Tuesday 25 October 2011

A visceral realist poetics for the visceral reality of the self: where diverse metaphors are put to work in the service of mystical reductionism

1. The self is an accidental, muscularised outcome of, an exaptation to, the interplay of various organic material processes. 

2. The more the self is flexed, the more fixed it becomes, as both an outcome and condition, of the systems into which it is embedded.

3. The visceral reality of the self is performed within its constantly maintained separation from the purely causal relations of the material systems of which it was originally, and thus never, a simple effect. 

4. At its apogee the self is an overdetermined object, a black box of outputs that are not particularly aligned with its inputs. 

5. The self has become a complex system, it has emergent capabilities that are not reducible to its component parts.

1. The self is an accidental, muscular effect of the interplay of different organic systems. 

2. At the point where it is separated from those systems, by virtue of its emergent properties, it becomes defensible on its own terms, and subject to the principle of conservation. 

2.2. The self’s functional operation supposes that the structural arguments in favour of its appearance continue to defeat the arguments that are directed against it.  

3. The increasing complexity of the self, as it is realised (by an internally regulated series of locks, weirs and floodgates) in a canal system of sensitisations and desensitisations, increases the proportion, or raises the level, of the subtleties of existence within the self-awareness of its existence. 

1. The self as an object of politics requires an ever-increasing level of productive complexity in the productions of the self... thus the soul is not to be thought of as an origin, but as a destination. 

1. The self is defined, because it is not originary, because it is a secondary phenomena, by its reality. 

1. The self is defined by its need, a need not just to be real, but to feel real, to experience the narrative process of its existence as itself.

1. If the self is mere exaptation, an excrescence of other, more decisive processes, then it does not follow that it has a particularly precarious existence. 

2. The self is not under threat, in the sense that it depends for its presence on a perpetual recurrence of the original accident to maintain it. 

3. The door through which it first arrived is now shut.

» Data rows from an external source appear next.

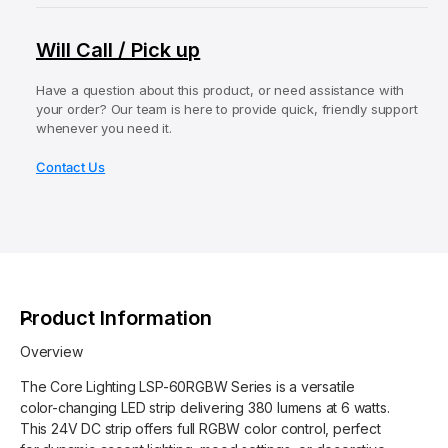
q
e
e
y
u
q
n
Will Call / Pick up
a
u
t
n
a
t
Have a question about this product, or need assistance with
m
n
your order? Our team is here to provide quick, friendly support
i
t
e
whenever you need it.
t
i
t
y
t
Contact Us
f
h
y
o
o
f
r
o
d
C
r
s
o
C
r
o
e
r
Product Information
L
e
i
L
Overview
g
i
h
The Core Lighting LSP-60RGBW Series is a versatile
g
t
color-changing LED strip delivering 380 lumens at 6 watts.
h
i
This 24V DC strip offers full RGBW color control, perfect
t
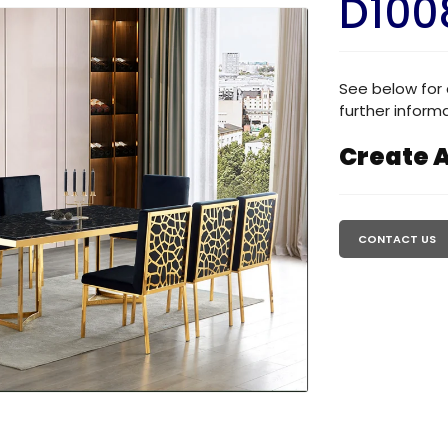
D100
See below for 
further informa
Create A
Regular
price
CONTACT US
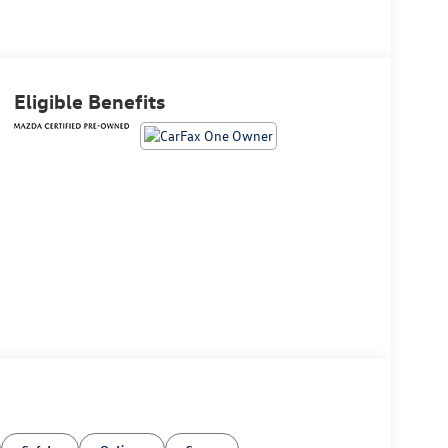
Eligible Benefits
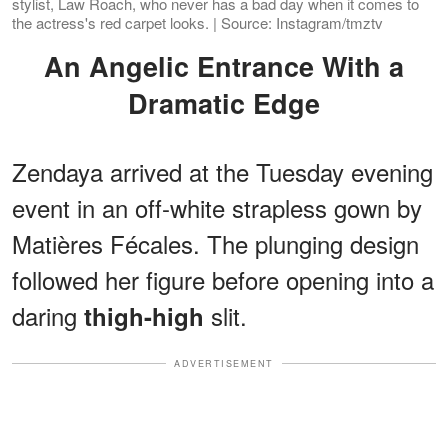
stylist, Law Roach, who never has a bad day when it comes to
the actress's red carpet looks. | Source: Instagram/tmztv
An Angelic Entrance With a
Dramatic Edge
Zendaya arrived at the Tuesday evening
event in an off-white strapless gown by
Matières Fécales. The plunging design
followed her figure before opening into a
daring
slit.
thigh-high
ADVERTISEMENT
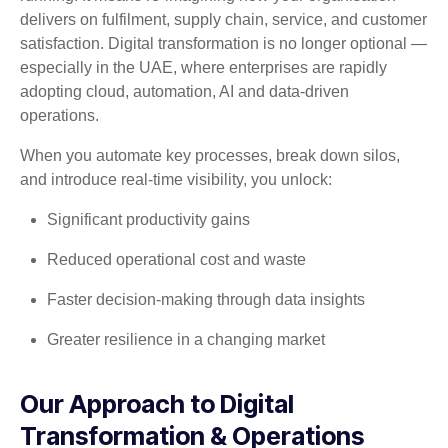
delivers on fulfilment, supply chain, service, and customer
satisfaction. Digital transformation is no longer optional —
especially in the UAE, where enterprises are rapidly
adopting cloud, automation, AI and data-driven
operations.
When you automate key processes, break down silos,
and introduce real-time visibility, you unlock:
Significant productivity gains
Reduced operational cost and waste
Faster decision-making through data insights
Greater resilience in a changing market
Our Approach to Digital
Transformation & Operations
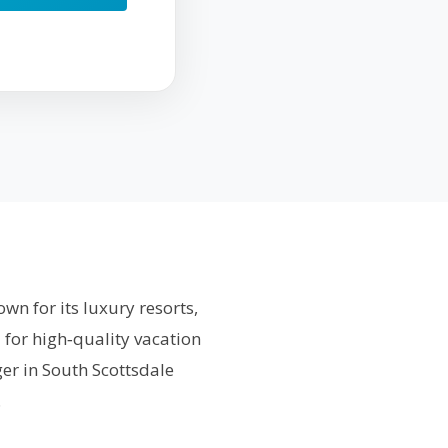
wn for its luxury resorts,
 for high‑quality vacation
er in South Scottsdale
.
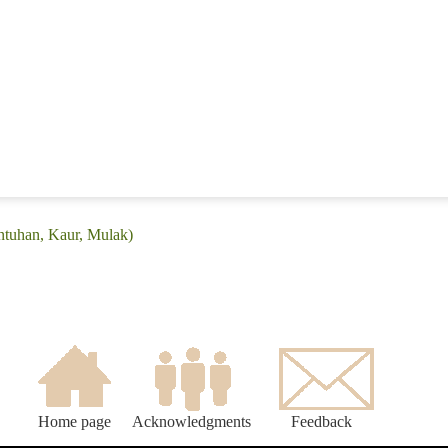
intuhan, Kaur, Mulak)
Home page
Acknowledgments
Feedback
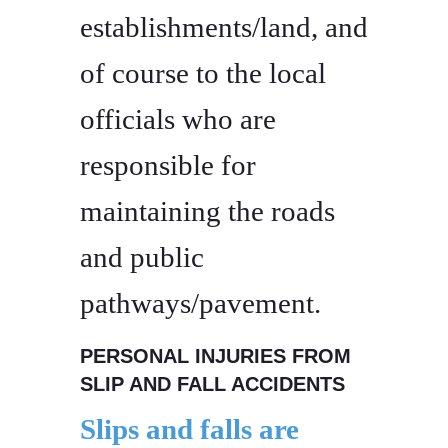
establishments/land, and
of course to the local
officials who are
responsible for
maintaining the roads
and public
pathways/pavement.
PERSONAL INJURIES FROM
SLIP AND FALL ACCIDENTS
Slips and falls are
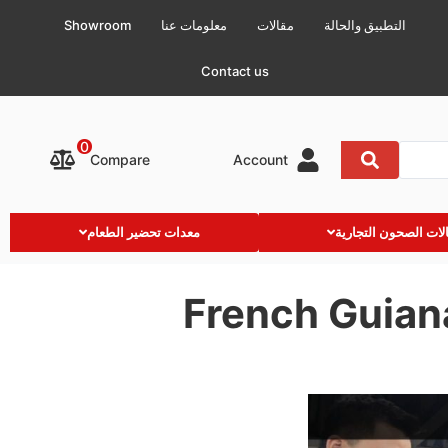
Showroom
معلومات عنا
مقالات
التطبيق والحالة
Contact us
0
Compare
Account
معدات تحضير الطعام
غسالات الصحون التج
French Guian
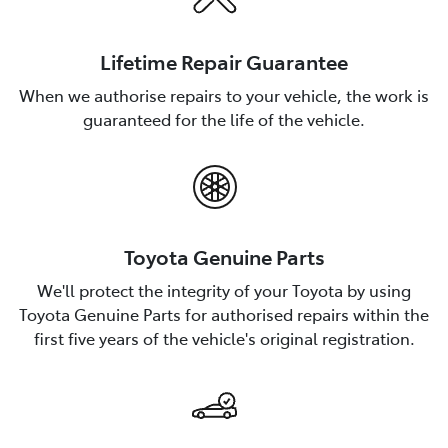
Lifetime Repair Guarantee
When we authorise repairs to your vehicle, the work is
guaranteed for the life of the vehicle.
Toyota Genuine Parts
We'll protect the integrity of your Toyota by using
Toyota Genuine Parts for authorised repairs within the
first five years of the vehicle's original registration.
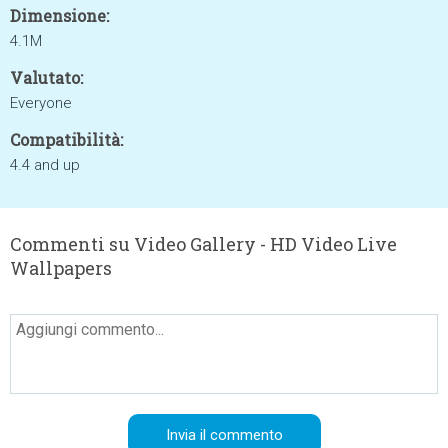
Dimensione:
4.1M
Valutato:
Everyone
Compatibilità:
4.4 and up
Commenti su Video Gallery - HD Video Live
Wallpapers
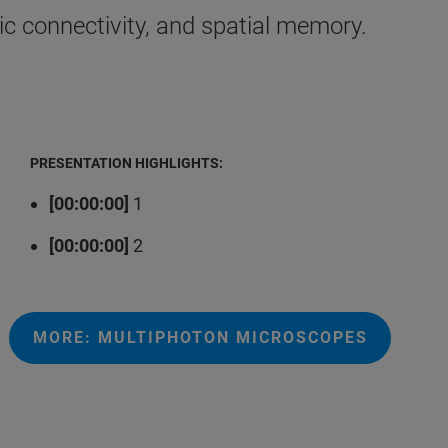
c connectivity, and spatial memory.
PRESENTATION HIGHLIGHTS:
[00:00:00]
1
[00:00:00]
2
MORE: MULTIPHOTON MICROSCOPES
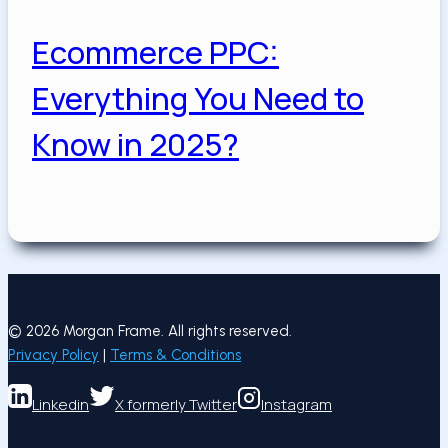
Ecommerce PPC:
Everything You Need to
Know in 2025?
Posted on
May 19, 2025
May 19, 2025
May 19, 2025
© 2026 Morgan Frame. All rights reserved.
Privacy Policy
|
Terms & Conditions
Linkedin
X formerly Twitter
Instagram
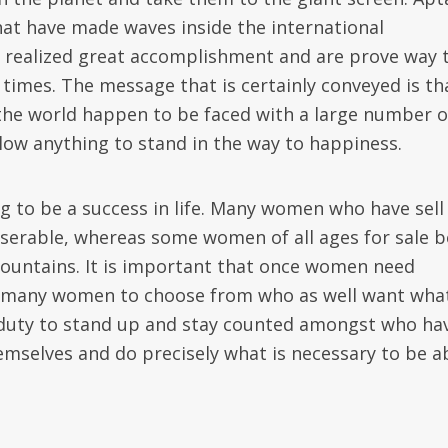
hat have made waves inside the international
 realized great accomplishment and are prove way 
 times. The message that is certainly conveyed is th
 the world happen to be faced with a large number o
allow anything to stand in the way to happiness.
ng to be a success in life. Many women who have sell
iserable, whereas some women of all ages for sale b
untains. It is important that once women need
 is many women to choose from who as well want wha
eir duty to stand up and stay counted amongst who ha
mselves and do precisely what is necessary to be a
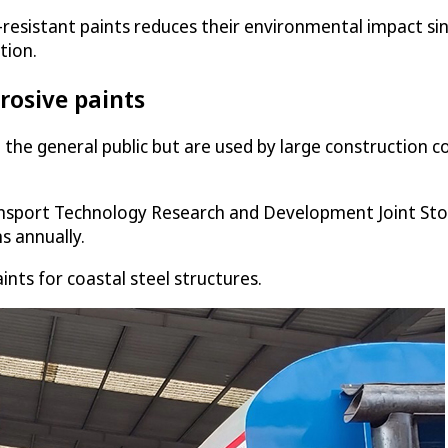
t-resistant paints reduces their environmental impact s
tion.
rosive paints
o the general public but are used by large construction
ansport Technology Research and Development Joint St
s annually.
nts for coastal steel structures.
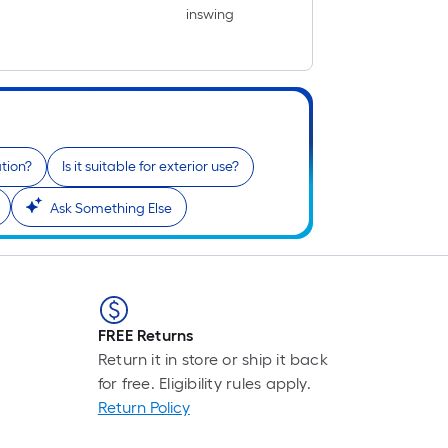
inswing
ation?
Is it suitable for exterior use?
Ask Something Else
FREE Returns
Return it in store or ship it back
for free. Eligibility rules apply.
Return Policy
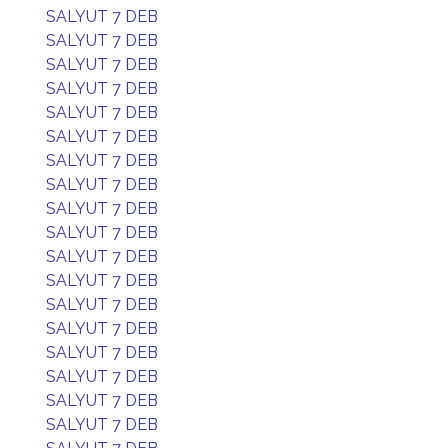
SALYUT 7 DEB
SALYUT 7 DEB
SALYUT 7 DEB
SALYUT 7 DEB
SALYUT 7 DEB
SALYUT 7 DEB
SALYUT 7 DEB
SALYUT 7 DEB
SALYUT 7 DEB
SALYUT 7 DEB
SALYUT 7 DEB
SALYUT 7 DEB
SALYUT 7 DEB
SALYUT 7 DEB
SALYUT 7 DEB
SALYUT 7 DEB
SALYUT 7 DEB
SALYUT 7 DEB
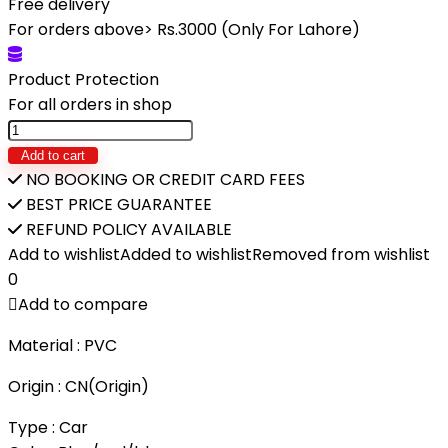
Free delivery
was:
is:
For orders above> Rs.3000 (Only For Lahore)
₨4,920.
₨3,990.
Product Protection
For all orders in shop
RC
Racing
Add to cart
Car
NO BOOKING OR CREDIT CARD FEES
Electric
BEST PRICE GUARANTEE
Truck
REFUND POLICY AVAILABLE
With
Add to wishlist
Added to wishlist
Removed from wishlist
Light
0
Smoke
Add to compare
Spray
Material : PVC
quantity
Origin : CN(Origin)
Type : Car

The self cannot be devolved. And given its dependence on the intersections of different organic processes at different levels and of different complexities, the self is in fact a remarkably robust result – like a hologram.

3.1. The self is produced invariably throughout all social formations but its quality as an object is changeable.

3.2. Where there is society, there is self.

3.3. The self does not predate social relations but is a mechanical record of them.

3.4. The self becomes more socialised, that is it increases its presence in society, the more complex its internal operations become. 

4. The self is no more bizarre, or unprecedented, than any other specific fragment of existence. 

4.1. All fragments of existence depend on, and express in part, the complex of relations, of which they are first outcome and later condition. 

5. Strangely, if the self is robust in its distribution, its qualitative realisation is variable, and varied beyond the reasonable expectation for a non-selected constant. 

5.1. The self does not directly map onto its conditions, and yet accurately expresses them on its own terms, through laughter.

5.2. The self rarely maps directly onto itself, and inaccurately expresses this in tears. 

1. The self’s homeostatic system, which conforms to its own design, and through which it produces its own manifestations in society, responds to external systems, also on its own terms; thus ensuring a coherence in its illusions.

1. At the level of the quality of its existence, the self is highly responsive, and thus vulnerable, to social and historical processes; but it cannot directly process such threats. 

1. Even where the threat to it is immanent, the self must present it as otherwise.